(ACTIVITY): Images excluded, repeat each entry below exactly.

⟨

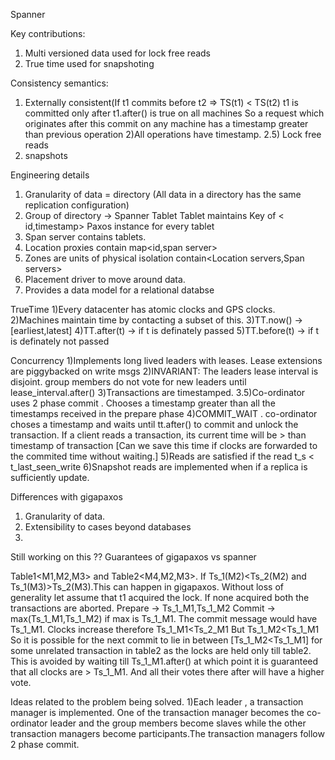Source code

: Spanner

Key contributions:
1) Multi versioned data used for lock free reads
2) True time used for snapshoting

Consistency semantics:
1) Externally consistent(If t1 commits before t2 => TS(t1) < TS(t2)
   	t1 is committed only after t1.after() is true on all machines
	So a request which originates after this commit on any machine has a timestamp greater
	than previous operation
2)All operations have timestamp.
2.5) Lock free reads
3) snapshots

Engineering details
1) Granularity of data = directory (All data in a directory has the same replication configuration)
2) Group of directory -> Spanner Tablet
	Tablet maintains Key of < id,timestamp>
	Paxos instance for every tablet
3) Span server contains tablets.
4) Location proxies contain map<id,span server>
5) Zones are units of physical isolation contain<Location servers,Span servers>
6) Placement driver to move around data.
7) Provides a data model for a relational databse

TrueTime
1)Every datacenter has atomic clocks and GPS clocks.
2)Machines maintain time by contacting a subset of this.
3)TT.now() -> [earliest,latest]
4)TT.after(t) -> if t is definately passed
5)TT.before(t) -> if t is definately not passed

Concurrency
1)Implements long lived leaders with leases. Lease extensions are piggybacked on write msgs
2)INVARIANT: The leaders lease interval is disjoint. group members do not vote for new leaders
until lease_interval.after()
3)Transactions are timestamped.
3.5)Co-ordinator uses 2 phase commit . Chooses a timestamp greater than all the timestamps received in
the prepare phase
4)COMMIT_WAIT . co-ordinator choses a timestamp and waits until tt.after() to commit and unlock the
transaction. If a client reads a transaction, its current time will be > than timestamp of transaction
[Can we save this time if clocks are forwarded to the commited time without waiting.]
5)Reads are satisfied if the read t_s < t_last_seen_write
6)Snapshot reads are implemented when if a replica is sufficiently update.

Differences with gigapaxos
1) Granularity of data.
2) Extensibility to cases beyond databases
3)

Still working on this ??
Guarantees of gigapaxos vs spanner

Table1<M1,M2,M3> and Table2<M4,M2,M3>.
If Ts_1(M2)<Ts_2(M2) and Ts_1(M3)>Ts_2(M3).This can happen in gigapaxos.
Without loss of generality let assume that t1 acquired the lock.
If none acquired both the transactions are aborted.
Prepare -> Ts_1_M1,Ts_1_M2
Commit -> max(Ts_1_M1,Ts_1_M2)
if max is Ts_1_M1. The commit message would have Ts_1_M1.
Clocks increase therefore Ts_1_M1<Ts_2_M1
But
Ts_1_M2<Ts_1_M1
So it is possible for the next commit to lie in between [Ts_1_M2<Ts_1_M1] for some unrelated transaction
in table2 as the locks are held only till table2.
This is avoided by waiting till Ts_1_M1.after() at which point it is guaranteed that all
clocks are > Ts_1_M1. And all their votes there after will have a higher vote.



Ideas related to the problem being solved.
1)Each leader , a transaction manager is implemented. One of the transaction manager
becomes the co-ordinator leader and the group members become slaves while the other
transaction managers become participants.The transaction managers follow 2 phase commit.
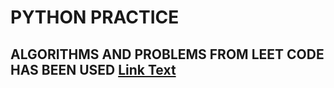 # PYTHON PRACTICE
## ALGORITHMS AND PROBLEMS FROM LEET CODE HAS BEEN USED [Link Text](https://leetcode.com/problemset/algorithms/)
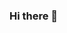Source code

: ### Hi there 👋

<!--

- 🔭 I’m currently working on ... HTML/CSS
- 🌱 I’m currently learning ... Vue.js
- 👯 I’m looking to collaborate on ... Vue, React
- 🤔 I’m looking for help with ... Vue, React
- 💬 Ask me about ... Anything
- 📫 How to reach me: ... 
- 😄 Pronouns: ... He/His
- ⚡ Fun fact: ... I am 44 ))
-->
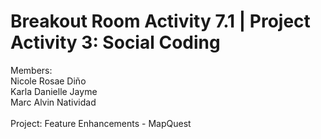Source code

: # Breakout Room Activity 7.1 | Project Activity 3: Social Coding
Members: <br />
Nicole Rosae Diño <br />
Karla Danielle Jayme <br />
Marc Alvin Natividad <br /> <br />
Project: Feature Enhancements - MapQuest
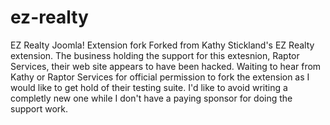 # ez-realty
EZ Realty Joomla! Extension fork
Forked from Kathy Stickland's EZ Realty extension.
The business holding the support for this extesnion, Raptor Services, their web site appears to have been hacked.
Waiting to hear from Kathy or Raptor Services for official permission to fork the extension as I would like to get hold of their testing suite.
I'd like to avoid writing a completly new one while I don't have a paying sponsor for doing the support work.
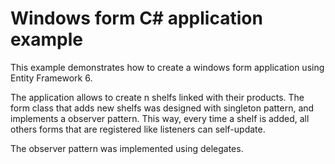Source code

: # Windows form C# application example


This example demonstrates how to create a windows form application using Entity Framework 6. 

The application allows to create n shelfs linked with their products. The form class that adds new shelfs was designed with singleton pattern,
and implements a observer pattern. This way, every time a shelf is added, all others forms that are registered like listeners can self-update.

The observer pattern was implemented using delegates.
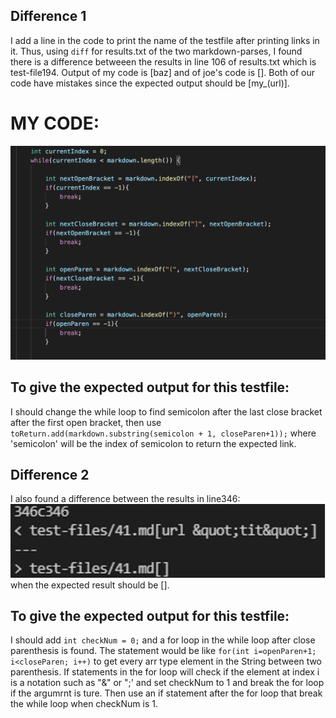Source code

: ## Difference 1
I add a line in the code to print the name of the testfile after printing links in it.
Thus, using `diff` for results.txt of the two markdown-parses, I found there is a difference betweeen the results in line 106 of results.txt which is test-file194.
Output of my code is [baz] and of joe's code is [].
Both of our code have mistakes since the expected output should be [my_(url)].

# MY CODE:
![image](code.png)
## To give the expected output for this testfile:
I should change the while loop to find semicolon after the last close bracket after the first open bracket, then use `toReturn.add(markdown.substring(semicolon + 1, closeParen+1));` where 'semicolon' will be the index of semicolon to return the expected link.


## Difference 2
I also found a difference between the results in line346:
![image](diff2.png)
 when the expected result should be [].

## To give the expected output for this testfile:
I should add `int checkNum = 0;` and a for loop in the while loop after close parenthesis is found. The statement would be like `for(int i=openParen+1; i<closeParen; i++)` to get every arr type element in the String between two parenthesis. If statements in the for loop will check if the element at index i is a notation such as "&" or ";' and set checkNum to 1 and break the for loop if the argumrnt is ture. Then use an if statement after the for loop that break the while loop when checkNum is 1.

⟩

(ANSWER SPACE):
Source code

: Spanner

Key contributions:
1) Multi versioned data used for lock free reads
2) True time used for snapshoting

Consistency semantics:
1) Externally consistent(If t1 commits before t2 => TS(t1) < TS(t2)
   	t1 is committed only after t1.after() is true on all machines
	So a request which originates after this commit on any machine has a timestamp greater
	than previous operation
2)All operations have timestamp.
2.5) Lock free reads
3) snapshots

Engineering details
1) Granularity of data = directory (All data in a directory has the same replication configuration)
2) Group of directory -> Spanner Tablet
	Tablet maintains Key of < id,timestamp>
	Paxos instance for every tablet
3) Span server contains tablets.
4) Location proxies contain map<id,span server>
5) Zones are units of physical isolation contain<Location servers,Span servers>
6) Placement driver to move around data.
7) Provides a data model for a relational databse

TrueTime
1)Every datacenter has atomic clocks and GPS clocks.
2)Machines maintain time by contacting a subset of this.
3)TT.now() -> [earliest,latest]
4)TT.after(t) -> if t is definately passed
5)TT.before(t) -> if t is definately not passed

Concurrency
1)Implements long lived leaders with leases. Lease extensions are piggybacked on write msgs
2)INVARIANT: The leaders lease interval is disjoint. group members do not vote for new leaders
until lease_interval.after()
3)Transactions are timestamped.
3.5)Co-ordinator uses 2 phase commit . Chooses a timestamp greater than all the timestamps received in
the prepare phase
4)COMMIT_WAIT . co-ordinator choses a timestamp and waits until tt.after() to commit and unlock the
transaction. If a client reads a transaction, its current time will be > than timestamp of transaction
[Can we save this time if clocks are forwarded to the commited time without waiting.]
5)Reads are satisfied if the read t_s < t_last_seen_write
6)Snapshot reads are implemented when if a replica is sufficiently update.

Differences with gigapaxos
1) Granularity of data.
2) Extensibility to cases beyond databases
3)

Still working on this ??
Guarantees of gigapaxos vs spanner

Table1<M1,M2,M3> and Table2<M4,M2,M3>.
If Ts_1(M2)<Ts_2(M2) and Ts_1(M3)>Ts_2(M3).This can happen in gigapaxos.
Without loss of generality let assume that t1 acquired the lock.
If none acquired both the transactions are aborted.
Prepare -> Ts_1_M1,Ts_1_M2
Commit -> max(Ts_1_M1,Ts_1_M2)
if max is Ts_1_M1. The commit message would have Ts_1_M1.
Clocks increase therefore Ts_1_M1<Ts_2_M1
But
Ts_1_M2<Ts_1_M1
So it is possible for the next commit to lie in between [Ts_1_M2<Ts_1_M1] for some unrelated transaction
in table2 as the locks are held only till table2.
This is avoided by waiting till Ts_1_M1.after() at which point it is guaranteed that all
clocks are > Ts_1_M1. And all their votes there after will have a higher vote.



Ideas related to the problem being solved.
1)Each leader , a transaction manager is implemented. One of the transaction manager
becomes the co-ordinator leader and the group members become slaves while the other
transaction managers become participants.The transaction managers follow 2 phase commit.
 # PYTHON PRACTICE
## ALGORITHMS AND PROBLEMS FROM LEET CODE HAS BEEN USED [Link Text](https://leetcode.com/problemset/algorithms/)
Source code

: ### Hi there 👋

<!--

- 🔭 I’m currently working on ... HTML/CSS
- 🌱 I’m currently learning ... Vue.js
- 👯 I’m looking to collaborate on ... Vue, React
- 🤔 I’m looking for help with ... Vue, React
- 💬 Ask me about ... Anything
- 📫 How to reach me: ... 
- 😄 Pronouns: ... He/His
- ⚡ Fun fact: ... I am 44 ))
-->
Source code

: # Breakout Room Activity 7.1 | Project Activity 3: Social Coding
Members: <br />
Nicole Rosae Diño <br />
Karla Danielle Jayme <br />
Marc Alvin Natividad <br /> <br />
Project: Feature Enhancements - MapQuest
 # ez-realty
EZ Realty Joomla! Extension fork
Forked from Kathy Stickland's EZ Realty extension.
The business holding the support for this extesnion, Raptor Services, their web site appears to have been hacked.
Waiting to hear from Kathy or Raptor Services for official permission to fork the extension as I would like to get hold of their testing suite.
I'd like to avoid writing a completly new one while I don't have a paying sponsor for doing the support work.
Source code

: # Windows form C# application example


This example demonstrates how to create a windows form application using Entity Framework 6. 

The application allows to create n shelfs linked with their products. The form class that adds new shelfs was designed with singleton pattern,
and implements a observer pattern. This way, every time a shelf is added, all others forms that are registered like listeners can self-update.

The observer pattern was implemented using delegates.
Source code

: ## Difference 1
I add a line in the code to print the name of the testfile after printing links in it.
Thus, using `diff` for results.txt of the two markdown-parses, I found there is a difference betweeen the results in line 106 of results.txt which is test-file194.
Output of my code is [baz] and of joe's code is [].
Both of our code have mistakes since the expected output should be [my_(url)].

# MY CODE:
![image](code.png)
## To give the expected output for this testfile:
I should change the while loop to find semicolon after the last close bracket after the first open bracket, then use `toReturn.add(markdown.substring(semicolon + 1, closeParen+1));` where 'semicolon' will be the index of semicolon to return the expected link.


## Difference 2
I also found a difference between the results in line346:
![image](diff2.png)
 when the expected result should be [].

## To give the expected output for this testfile:
I should add `int checkNum = 0;` and a for loop in the while loop after close parenthesis is found. The statement would be like `for(int i=openParen+1; i<closeParen; i++)` to get every arr type element in the String between two parenthesis. If statements in the for loop will check if the element at index i is a notation such as "&" or ";' and set checkNum to 1 and break the for loop if the argumrnt is ture. Then use an if statement after the for loop that break the while loop when checkNum is 1.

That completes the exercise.